* _INFORMATION PROVIDED_
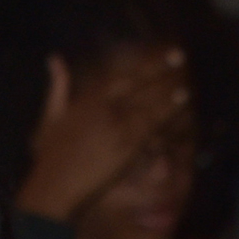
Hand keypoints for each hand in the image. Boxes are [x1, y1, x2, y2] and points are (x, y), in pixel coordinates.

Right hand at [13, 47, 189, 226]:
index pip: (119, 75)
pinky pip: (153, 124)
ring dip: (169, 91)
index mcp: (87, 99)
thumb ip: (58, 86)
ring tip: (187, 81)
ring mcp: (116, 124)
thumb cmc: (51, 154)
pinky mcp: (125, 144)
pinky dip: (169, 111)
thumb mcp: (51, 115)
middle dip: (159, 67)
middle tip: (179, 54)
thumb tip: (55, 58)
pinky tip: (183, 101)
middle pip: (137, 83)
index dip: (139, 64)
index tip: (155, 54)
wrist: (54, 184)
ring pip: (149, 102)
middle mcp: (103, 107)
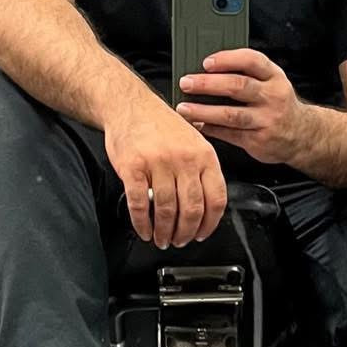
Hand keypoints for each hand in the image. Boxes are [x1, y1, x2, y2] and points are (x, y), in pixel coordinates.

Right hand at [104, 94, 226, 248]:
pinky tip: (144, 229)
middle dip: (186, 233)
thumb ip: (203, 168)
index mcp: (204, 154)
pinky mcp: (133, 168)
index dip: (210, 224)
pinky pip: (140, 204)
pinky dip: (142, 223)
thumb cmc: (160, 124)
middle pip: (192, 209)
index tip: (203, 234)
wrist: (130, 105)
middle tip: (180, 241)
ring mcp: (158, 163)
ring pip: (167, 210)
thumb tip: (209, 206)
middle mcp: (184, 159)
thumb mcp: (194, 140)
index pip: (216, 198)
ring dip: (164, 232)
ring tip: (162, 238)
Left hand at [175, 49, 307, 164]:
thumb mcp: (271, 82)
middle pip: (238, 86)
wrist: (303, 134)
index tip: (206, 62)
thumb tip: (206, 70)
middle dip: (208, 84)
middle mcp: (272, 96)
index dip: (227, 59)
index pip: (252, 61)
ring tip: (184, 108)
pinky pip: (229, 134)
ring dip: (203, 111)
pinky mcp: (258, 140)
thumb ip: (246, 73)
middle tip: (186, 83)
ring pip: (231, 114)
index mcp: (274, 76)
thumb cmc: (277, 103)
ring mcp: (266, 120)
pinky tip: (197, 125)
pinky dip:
* * *
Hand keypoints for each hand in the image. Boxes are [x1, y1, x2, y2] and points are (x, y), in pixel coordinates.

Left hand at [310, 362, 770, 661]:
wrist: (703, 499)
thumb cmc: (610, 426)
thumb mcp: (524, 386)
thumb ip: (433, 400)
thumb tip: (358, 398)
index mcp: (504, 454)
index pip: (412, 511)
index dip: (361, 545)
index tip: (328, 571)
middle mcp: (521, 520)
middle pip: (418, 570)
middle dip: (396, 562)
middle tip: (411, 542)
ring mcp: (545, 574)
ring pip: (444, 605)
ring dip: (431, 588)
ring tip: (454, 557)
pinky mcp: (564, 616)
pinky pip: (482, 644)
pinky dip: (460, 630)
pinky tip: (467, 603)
...
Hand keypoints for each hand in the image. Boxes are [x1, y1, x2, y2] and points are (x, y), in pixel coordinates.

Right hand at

* _WHAT THE TASK ASKS_
Retype the portion of the data above that starts on the line with "wrist: (703, 499)" and finishes on the line with "pinky tip: (467, 603)", including both of those lines.

* _SOLUTION TO THIS TASK_
wrist: (703, 499)
thumb cmc: (610, 426)
thumb mcp: (524, 386)
thumb ip: (433, 400)
thumb tip: (358, 398)
index mcp: (504, 454)
index pip: (412, 511)
index dip: (361, 545)
index tip: (328, 571)
middle mcp: (521, 520)
middle pip: (418, 570)
middle dip: (396, 562)
middle tip: (411, 542)
ring mcp: (545, 574)
ring pip: (444, 605)
ring dip: (431, 588)
ring tip: (454, 557)
pinky mcp: (564, 616)
pinky pip: (482, 644)
pinky dip: (460, 630)
pinky tip: (467, 603)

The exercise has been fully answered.